The science of memory tells us that a novel stimulus is more easily remembered if it has an existing framework or assimilative context to which it can “connect.” The more established the framework, the more readily accessible that stimulus will subsequently be. My history students may struggle to remember details about King Louis XVI in isolation, but when those details are cognitively connected to the lame, ineffective, and politically impotent Jerry from their favorite television show Rick and Morty, recall is easier.
This also applies to more complex relational concepts and phenomena. For example, research by Lucas Keefer and Mark Landau found that analogy aided in student comprehension of nuclear fission by comparing known elements (pool cue, pool ball) to novel elements (neutron, emission source). Creating such an analogy provides a cognitive framework for the student to integrate and represent the structural relations between elements in fission.
I will frequently create analogies for my students in order to aid in their understanding and comprehension of a given concept or phenomenon. This approach is supported by two studies on the impact of analogy on both short- and long-term memory recall, both of which find that the use of analogies significantly increases recall and learning. This research affirms cognitive scientist David Jonassen’s contention that “analogies are the single most powerful instructional strategy one can use.”

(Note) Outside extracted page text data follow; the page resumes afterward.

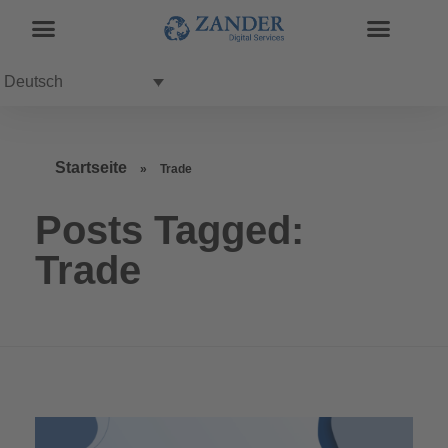
Deutsch
Startseite
»
Trade
Posts Tagged:
Trade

While I don’t believe there is any “single most powerful” instructional strategy, I do use analogies frequently with my students in a variety of ways. I will often require students to create analogies after learning a new concept or to use analogies as a review activity prior to a summative assessment.
What to Watch Out For
Both utilizing analogy to teach a concept or phenomenon as well as requiring your students to develop their own analogies will undoubtedly increase comprehension, recall and understanding. However, there are a few caveats to bear in mind.
Be careful of bias that could emerge as a result of analogy: A study by Stanford researchers Paul Thibodeau and Lera Boroditsky found that participants who read an article comparing a city’s crime problem to an aggressive beast spontaneously generated more aggressive and punitive crime-reduction strategies, whereas those who read an article framing the same facts in terms of a disease recommended addressing the root causes of crime. The authors found that “exposure to even a single metaphor can induce substantial differences in opinion about how to solve social problems: differences that are larger, for example, than preexisting differences in opinion between Democrats and Republicans.”
Be sensitive to oversimplification: An analogy can be thought of as a type of “model.” Like any model, it trades ease of cognitive access for detail. You do want to ensure that your students’ analogies are not so simple as to be useless.
For example, as my psychology class recently reviewed material for an exam, a student compared pheromones to a text message. Their explanation was that both travel over a distance between two individuals. I said, “That’s true, but what is unique about pheromones?” The student responded that pheromones act on all members of the species equally. So I said, “Can you think of anything that has a shared effect on all humans?” The student thought for a minute and then said, “Money! Everyone loves money!” While this analogy certainly isn’t perfect, it more accurately gets at a key element of the concept. Always require your students to explain their analogies and be on the lookout for oversimplification.
Hormones are like music because both have the capacity to alter our mood. Neuroplasticity is like a bonsai tree because both can be shaped through environmental inputs. And epigenetics is like a Lego set because while both contain constraints, they both allow for individuality and potentiality within those constraints.
By requiring my students to engage in deeper levels of processing and anchor that processing to familiar existing knowledge, I am leveraging what we know about cognition to help my students learn. And best of all, we’re having fun doing it.